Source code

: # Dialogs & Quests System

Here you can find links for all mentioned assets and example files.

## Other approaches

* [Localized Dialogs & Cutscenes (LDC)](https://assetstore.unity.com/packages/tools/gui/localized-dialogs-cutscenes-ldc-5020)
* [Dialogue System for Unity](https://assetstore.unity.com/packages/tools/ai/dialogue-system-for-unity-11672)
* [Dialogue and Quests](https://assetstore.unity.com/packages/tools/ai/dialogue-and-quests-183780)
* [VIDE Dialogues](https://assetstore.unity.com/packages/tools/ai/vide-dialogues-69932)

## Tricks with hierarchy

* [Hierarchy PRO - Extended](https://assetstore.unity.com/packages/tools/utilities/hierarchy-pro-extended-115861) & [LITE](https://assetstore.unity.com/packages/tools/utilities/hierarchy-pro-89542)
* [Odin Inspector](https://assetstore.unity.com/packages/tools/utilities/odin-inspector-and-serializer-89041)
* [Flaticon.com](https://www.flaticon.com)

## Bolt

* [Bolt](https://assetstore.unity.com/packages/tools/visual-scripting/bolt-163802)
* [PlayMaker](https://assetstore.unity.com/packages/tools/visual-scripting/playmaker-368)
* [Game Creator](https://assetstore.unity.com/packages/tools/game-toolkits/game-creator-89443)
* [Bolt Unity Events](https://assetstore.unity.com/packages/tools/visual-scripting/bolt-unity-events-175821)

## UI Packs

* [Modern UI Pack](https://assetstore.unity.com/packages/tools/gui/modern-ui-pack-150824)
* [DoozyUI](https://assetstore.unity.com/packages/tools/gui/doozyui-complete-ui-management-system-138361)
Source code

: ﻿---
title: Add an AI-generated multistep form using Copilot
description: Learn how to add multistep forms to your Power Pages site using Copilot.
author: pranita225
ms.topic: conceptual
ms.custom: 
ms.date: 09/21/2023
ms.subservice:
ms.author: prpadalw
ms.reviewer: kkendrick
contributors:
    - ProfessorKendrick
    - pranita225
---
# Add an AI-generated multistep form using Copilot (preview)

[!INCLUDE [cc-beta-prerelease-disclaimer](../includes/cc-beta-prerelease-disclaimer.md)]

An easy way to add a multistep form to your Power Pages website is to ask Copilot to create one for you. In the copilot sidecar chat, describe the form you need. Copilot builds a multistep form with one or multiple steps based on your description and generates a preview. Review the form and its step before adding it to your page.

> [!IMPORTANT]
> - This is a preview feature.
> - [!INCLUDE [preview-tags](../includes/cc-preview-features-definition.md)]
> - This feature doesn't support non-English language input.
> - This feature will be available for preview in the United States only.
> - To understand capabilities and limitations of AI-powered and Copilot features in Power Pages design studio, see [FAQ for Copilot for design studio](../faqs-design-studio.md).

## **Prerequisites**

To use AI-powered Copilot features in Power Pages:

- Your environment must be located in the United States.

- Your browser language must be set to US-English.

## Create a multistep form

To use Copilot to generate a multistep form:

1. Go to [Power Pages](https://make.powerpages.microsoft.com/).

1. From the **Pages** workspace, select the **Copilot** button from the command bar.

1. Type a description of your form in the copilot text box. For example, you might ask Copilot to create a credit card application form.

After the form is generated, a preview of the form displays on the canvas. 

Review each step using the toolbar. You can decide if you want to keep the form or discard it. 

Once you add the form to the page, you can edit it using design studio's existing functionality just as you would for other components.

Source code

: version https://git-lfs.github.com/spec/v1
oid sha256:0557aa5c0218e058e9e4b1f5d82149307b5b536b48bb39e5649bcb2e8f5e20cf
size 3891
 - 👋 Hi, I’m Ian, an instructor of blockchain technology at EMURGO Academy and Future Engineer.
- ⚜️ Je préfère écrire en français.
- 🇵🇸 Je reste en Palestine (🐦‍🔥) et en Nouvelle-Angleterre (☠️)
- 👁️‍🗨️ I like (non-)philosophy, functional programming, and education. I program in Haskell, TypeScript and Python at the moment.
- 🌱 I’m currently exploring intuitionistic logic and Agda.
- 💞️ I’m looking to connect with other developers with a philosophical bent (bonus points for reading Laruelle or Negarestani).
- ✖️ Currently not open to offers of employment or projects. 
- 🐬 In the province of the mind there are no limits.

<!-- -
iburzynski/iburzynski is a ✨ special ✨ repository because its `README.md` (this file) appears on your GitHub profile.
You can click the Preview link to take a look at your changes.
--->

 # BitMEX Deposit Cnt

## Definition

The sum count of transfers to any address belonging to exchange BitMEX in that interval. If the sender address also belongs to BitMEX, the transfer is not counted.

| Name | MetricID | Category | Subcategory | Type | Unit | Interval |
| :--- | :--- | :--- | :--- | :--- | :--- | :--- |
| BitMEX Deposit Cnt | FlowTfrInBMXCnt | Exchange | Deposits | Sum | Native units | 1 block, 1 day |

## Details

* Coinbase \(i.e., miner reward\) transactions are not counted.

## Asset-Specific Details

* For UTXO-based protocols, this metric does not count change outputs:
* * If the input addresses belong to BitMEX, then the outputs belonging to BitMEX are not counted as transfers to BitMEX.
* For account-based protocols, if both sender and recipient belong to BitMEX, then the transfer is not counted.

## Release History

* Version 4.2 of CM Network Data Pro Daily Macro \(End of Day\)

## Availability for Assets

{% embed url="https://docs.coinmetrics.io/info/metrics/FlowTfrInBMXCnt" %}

-- -- --

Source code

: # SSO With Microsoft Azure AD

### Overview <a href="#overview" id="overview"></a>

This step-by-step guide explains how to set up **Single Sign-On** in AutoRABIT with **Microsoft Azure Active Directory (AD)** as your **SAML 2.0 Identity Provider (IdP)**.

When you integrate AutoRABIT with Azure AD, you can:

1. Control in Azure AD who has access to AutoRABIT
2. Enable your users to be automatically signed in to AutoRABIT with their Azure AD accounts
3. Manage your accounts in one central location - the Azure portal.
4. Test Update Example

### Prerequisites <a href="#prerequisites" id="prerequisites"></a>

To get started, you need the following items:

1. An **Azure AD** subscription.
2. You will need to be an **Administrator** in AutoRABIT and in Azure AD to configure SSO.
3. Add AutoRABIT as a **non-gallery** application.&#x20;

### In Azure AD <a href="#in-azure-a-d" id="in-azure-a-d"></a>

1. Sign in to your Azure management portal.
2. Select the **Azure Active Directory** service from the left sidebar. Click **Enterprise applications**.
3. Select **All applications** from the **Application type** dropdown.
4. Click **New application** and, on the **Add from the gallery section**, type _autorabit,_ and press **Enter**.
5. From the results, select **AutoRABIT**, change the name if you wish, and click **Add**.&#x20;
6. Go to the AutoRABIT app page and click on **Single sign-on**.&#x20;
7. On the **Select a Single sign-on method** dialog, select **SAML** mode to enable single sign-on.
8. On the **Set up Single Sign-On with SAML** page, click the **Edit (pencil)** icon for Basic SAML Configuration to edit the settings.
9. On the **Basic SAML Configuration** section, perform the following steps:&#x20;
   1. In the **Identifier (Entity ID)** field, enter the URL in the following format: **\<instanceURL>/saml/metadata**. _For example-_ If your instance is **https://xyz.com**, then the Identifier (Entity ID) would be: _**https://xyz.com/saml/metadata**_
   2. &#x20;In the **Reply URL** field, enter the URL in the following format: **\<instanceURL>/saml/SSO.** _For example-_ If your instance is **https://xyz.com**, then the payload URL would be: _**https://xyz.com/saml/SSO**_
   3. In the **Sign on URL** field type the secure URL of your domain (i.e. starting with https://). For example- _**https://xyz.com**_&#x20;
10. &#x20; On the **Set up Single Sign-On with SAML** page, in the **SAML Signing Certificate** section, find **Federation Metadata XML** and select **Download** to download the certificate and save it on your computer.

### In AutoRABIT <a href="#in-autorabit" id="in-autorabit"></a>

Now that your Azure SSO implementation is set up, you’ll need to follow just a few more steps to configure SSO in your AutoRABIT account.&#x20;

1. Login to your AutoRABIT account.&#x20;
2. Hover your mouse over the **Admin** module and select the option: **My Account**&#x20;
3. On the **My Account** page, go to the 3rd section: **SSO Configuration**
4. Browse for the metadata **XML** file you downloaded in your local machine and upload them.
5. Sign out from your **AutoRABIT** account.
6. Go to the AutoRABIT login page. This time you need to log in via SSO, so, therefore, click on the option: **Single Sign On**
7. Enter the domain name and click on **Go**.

-- -- --

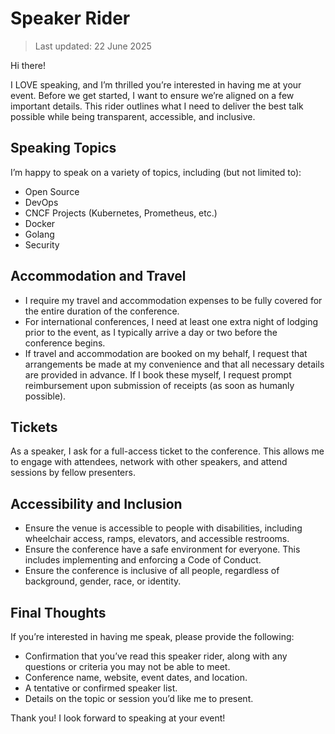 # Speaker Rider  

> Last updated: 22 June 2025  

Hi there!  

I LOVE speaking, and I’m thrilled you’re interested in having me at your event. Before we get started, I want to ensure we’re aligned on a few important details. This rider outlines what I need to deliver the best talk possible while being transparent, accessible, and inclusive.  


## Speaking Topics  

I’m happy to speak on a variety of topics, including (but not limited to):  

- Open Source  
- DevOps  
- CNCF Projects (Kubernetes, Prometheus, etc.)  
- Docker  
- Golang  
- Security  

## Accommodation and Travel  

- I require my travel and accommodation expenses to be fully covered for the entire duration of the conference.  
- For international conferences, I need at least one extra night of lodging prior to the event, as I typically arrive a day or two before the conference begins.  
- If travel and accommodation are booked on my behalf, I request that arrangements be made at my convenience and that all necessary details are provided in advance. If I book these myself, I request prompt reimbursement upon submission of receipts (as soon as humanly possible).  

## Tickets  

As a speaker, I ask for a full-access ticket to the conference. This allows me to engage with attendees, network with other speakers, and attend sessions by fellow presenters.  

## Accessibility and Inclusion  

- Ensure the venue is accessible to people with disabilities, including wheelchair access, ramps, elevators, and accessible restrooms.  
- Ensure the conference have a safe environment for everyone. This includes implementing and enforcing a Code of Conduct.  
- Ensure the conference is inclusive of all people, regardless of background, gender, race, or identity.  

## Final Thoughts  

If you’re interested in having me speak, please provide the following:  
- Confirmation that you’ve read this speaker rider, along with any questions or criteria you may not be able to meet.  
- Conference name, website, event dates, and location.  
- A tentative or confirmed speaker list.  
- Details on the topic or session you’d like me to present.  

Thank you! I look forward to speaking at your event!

-- -- --

Reproduce verbatim the lines of the listing starting at the line that contains "Unit | Interval |" and ending at the line that contains "## Availability for Assets", with both of those lines included.

▸ Exercise solution
| Name | MetricID | Category | Subcategory | Type | Unit | Interval |
| :--- | :--- | :--- | :--- | :--- | :--- | :--- |
| BitMEX Deposit Cnt | FlowTfrInBMXCnt | Exchange | Deposits | Sum | Native units | 1 block, 1 day |

## Details

* Coinbase \(i.e., miner reward\) transactions are not counted.

## Asset-Specific Details

* For UTXO-based protocols, this metric does not count change outputs:
* * If the input addresses belong to BitMEX, then the outputs belonging to BitMEX are not counted as transfers to BitMEX.
* For account-based protocols, if both sender and recipient belong to BitMEX, then the transfer is not counted.

## Release History

* Version 4.2 of CM Network Data Pro Daily Macro \(End of Day\)

## Availability for Assets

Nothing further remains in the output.